O Tribunal Regional Federal da 4ª Região (TRF-4) proferiu uma decisão significativa que pode beneficiar pais de crianças com Transtorno do Espectro Autista (TEA). A 1ª Turma da Corte, por unanimidade, reconheceu o direito de um casal de deduzir do Imposto de Renda de Pessoa Física (IRPF) os gastos com educação especial de seu filho autista, equiparando-os a despesas médicas.
A decisão, proferida em 20 de fevereiro de 2024, no processo nº 5003058-20.2021.4.04.7200/SC, reverteu uma sentença de primeira instância que havia negado o pedido. O relator do caso, desembargador federal Roger Raupp Rios, destacou a importância da educação especializada para o desenvolvimento de crianças com TEA, argumentando que tais despesas possuem um caráter "terapêutico e reabilitador".
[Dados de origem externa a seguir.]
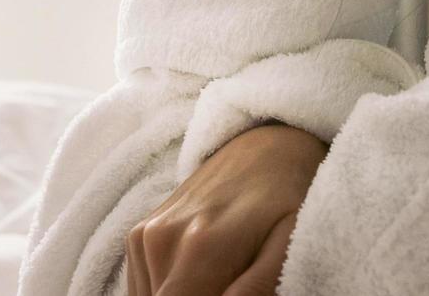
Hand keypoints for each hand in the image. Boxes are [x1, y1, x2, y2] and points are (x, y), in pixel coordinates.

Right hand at [125, 122, 327, 295]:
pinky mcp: (137, 236)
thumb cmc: (287, 198)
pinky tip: (200, 274)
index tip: (232, 291)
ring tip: (221, 275)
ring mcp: (144, 236)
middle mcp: (161, 240)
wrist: (263, 147)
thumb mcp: (290, 241)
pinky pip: (143, 288)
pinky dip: (168, 291)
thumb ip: (258, 285)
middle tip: (231, 282)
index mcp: (200, 246)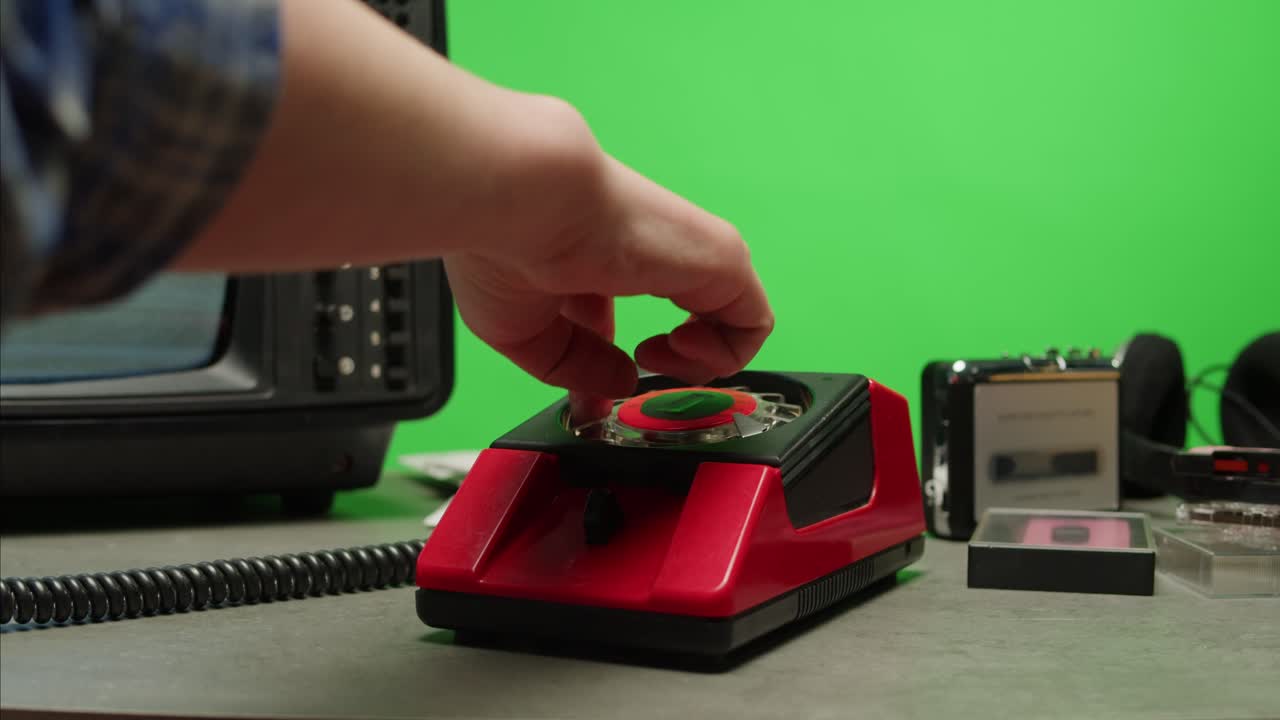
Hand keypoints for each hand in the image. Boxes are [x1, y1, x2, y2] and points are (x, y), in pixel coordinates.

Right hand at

O caso teve início com uma ação movida por um casal de Santa Catarina, que buscava a dedução de despesas com a escola especial de seu filho, portador de autismo severo. Eles alegaram que a educação regular não era adequada para as necessidades da criança, e que a instituição especializada oferecia o suporte necessário para seu desenvolvimento.
A Receita Federal, por sua vez, argumentava que a legislação do IRPF permite a dedução de despesas com educação apenas em casos específicos, como mensalidades de ensino superior, e que as despesas com escolas especiais não se enquadravam nessa categoria. No entanto, o TRF-4 entendeu que, no contexto do autismo, a educação especializada transcende o mero ensino e se torna parte essencial do tratamento e desenvolvimento da pessoa.
O desembargador Roger Raupp Rios fundamentou sua decisão na Convenção Internacional sobre os Direitos das Pessoas com Deficiência, que reconhece o direito à educação inclusiva e ao desenvolvimento pleno. Ele também citou a Lei Brasileira de Inclusão (Lei nº 13.146/2015), que garante o direito à educação especializada para pessoas com deficiência.
A decisão do TRF-4 abre um importante precedente para que outros pais de crianças autistas possam pleitear a dedução de gastos com educação especial no IRPF. É fundamental, no entanto, que os contribuintes busquem orientação jurídica e apresentem documentação comprobatória das despesas e do diagnóstico de autismo.
Para que a dedução seja possível, é crucial que a instituição de ensino especializada apresente características que a diferenciem de uma escola regular, oferecendo um programa pedagógico adaptado às necessidades específicas de crianças com TEA, com acompanhamento terapêutico e equipe multidisciplinar.
A decisão ainda está sujeita a recurso, mas representa um avanço significativo na garantia dos direitos das pessoas com autismo e no reconhecimento da importância da educação especializada como parte integrante de seu tratamento e desenvolvimento.